● Task to carry out: From the text on the Hunga Tonga-Hunga Ha'apai eruption, retype the passage starting with "Slightly more than" and going on through "and tsunami waves.".

Slightly more than one year ago, a rare, enormous volcanic explosion created pressure waves in the atmosphere that pushed on the top 3.1 miles/5 kilometers of the Earth, giving scientists a clear “x-ray” of a depth range of the crust that is rarely in focus. 

Satellite animation showing a volcanic eruption in the ocean, with a cloud of ash among the atmospheric clouds.
The January 15, 2022 satellite view of the small, uninhabited South Pacific island known as Hunga Tonga-Hunga Ha‘apai, from NOAA's Geostationary Operational Environmental Satellite 17 (GOES-17). This looping video shows the intense series of eruptions that generated atmospheric shock waves, sonic booms, and tsunami waves.

On January 15, 2022, the Hunga Tonga-Hunga Ha’apai (HTHH) volcano, 44 miles/70 kilometers south of the Tongan capital of Nuku’alofa, began erupting with a violent explosion. The eruption, one of the largest in the past century, pushed a plume of volcanic ash higher in the atmosphere than ever recorded, about 35 miles/56 kilometers into the sky. In addition to the ash plume, the eruption triggered a tsunami that reached the surrounding islands, which are largely uninhabited. Six fatalities were reported following the tsunami.

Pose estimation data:

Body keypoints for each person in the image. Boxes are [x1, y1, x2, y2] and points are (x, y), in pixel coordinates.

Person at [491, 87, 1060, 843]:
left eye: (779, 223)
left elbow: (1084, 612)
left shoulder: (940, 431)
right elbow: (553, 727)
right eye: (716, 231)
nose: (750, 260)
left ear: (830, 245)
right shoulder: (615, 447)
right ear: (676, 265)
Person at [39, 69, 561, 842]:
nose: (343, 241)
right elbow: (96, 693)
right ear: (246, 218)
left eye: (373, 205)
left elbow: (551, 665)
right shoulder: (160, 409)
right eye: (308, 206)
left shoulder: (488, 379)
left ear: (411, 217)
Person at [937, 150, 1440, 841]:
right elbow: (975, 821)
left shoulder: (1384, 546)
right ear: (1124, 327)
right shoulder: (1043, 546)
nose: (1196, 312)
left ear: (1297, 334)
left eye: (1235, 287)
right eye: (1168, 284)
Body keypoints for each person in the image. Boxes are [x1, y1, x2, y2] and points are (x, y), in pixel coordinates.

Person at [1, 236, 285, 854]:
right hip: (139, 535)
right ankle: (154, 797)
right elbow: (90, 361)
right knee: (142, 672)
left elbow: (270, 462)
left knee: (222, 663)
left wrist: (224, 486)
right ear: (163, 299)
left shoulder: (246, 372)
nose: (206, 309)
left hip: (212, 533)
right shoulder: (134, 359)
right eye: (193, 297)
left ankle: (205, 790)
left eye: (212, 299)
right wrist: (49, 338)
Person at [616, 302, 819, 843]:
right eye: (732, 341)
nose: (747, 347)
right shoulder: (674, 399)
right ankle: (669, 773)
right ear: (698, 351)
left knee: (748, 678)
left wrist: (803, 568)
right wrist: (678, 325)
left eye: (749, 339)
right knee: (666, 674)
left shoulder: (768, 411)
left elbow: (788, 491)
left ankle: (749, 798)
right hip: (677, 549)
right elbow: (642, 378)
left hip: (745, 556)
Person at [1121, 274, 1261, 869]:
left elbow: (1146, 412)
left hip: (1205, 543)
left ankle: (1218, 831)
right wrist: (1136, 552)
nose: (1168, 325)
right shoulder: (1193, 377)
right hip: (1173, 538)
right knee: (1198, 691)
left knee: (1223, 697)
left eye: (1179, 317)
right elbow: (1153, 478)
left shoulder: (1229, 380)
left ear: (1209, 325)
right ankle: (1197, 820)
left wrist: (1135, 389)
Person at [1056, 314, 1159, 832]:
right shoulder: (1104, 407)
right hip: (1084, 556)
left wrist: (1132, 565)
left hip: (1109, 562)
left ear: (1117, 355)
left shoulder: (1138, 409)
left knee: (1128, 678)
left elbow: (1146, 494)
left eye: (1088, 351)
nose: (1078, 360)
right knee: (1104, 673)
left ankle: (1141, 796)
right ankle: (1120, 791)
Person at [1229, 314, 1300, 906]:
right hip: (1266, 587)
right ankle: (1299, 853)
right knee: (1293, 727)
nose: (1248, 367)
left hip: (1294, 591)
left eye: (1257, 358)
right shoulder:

● Answer to the problem:
Slightly more than one year ago, a rare, enormous volcanic explosion created pressure waves in the atmosphere that pushed on the top 3.1 miles/5 kilometers of the Earth, giving scientists a clear “x-ray” of a depth range of the crust that is rarely in focus. 

Satellite animation showing a volcanic eruption in the ocean, with a cloud of ash among the atmospheric clouds.
The January 15, 2022 satellite view of the small, uninhabited South Pacific island known as Hunga Tonga-Hunga Ha‘apai, from NOAA's Geostationary Operational Environmental Satellite 17 (GOES-17). This looping video shows the intense series of eruptions that generated atmospheric shock waves, sonic booms, and tsunami waves.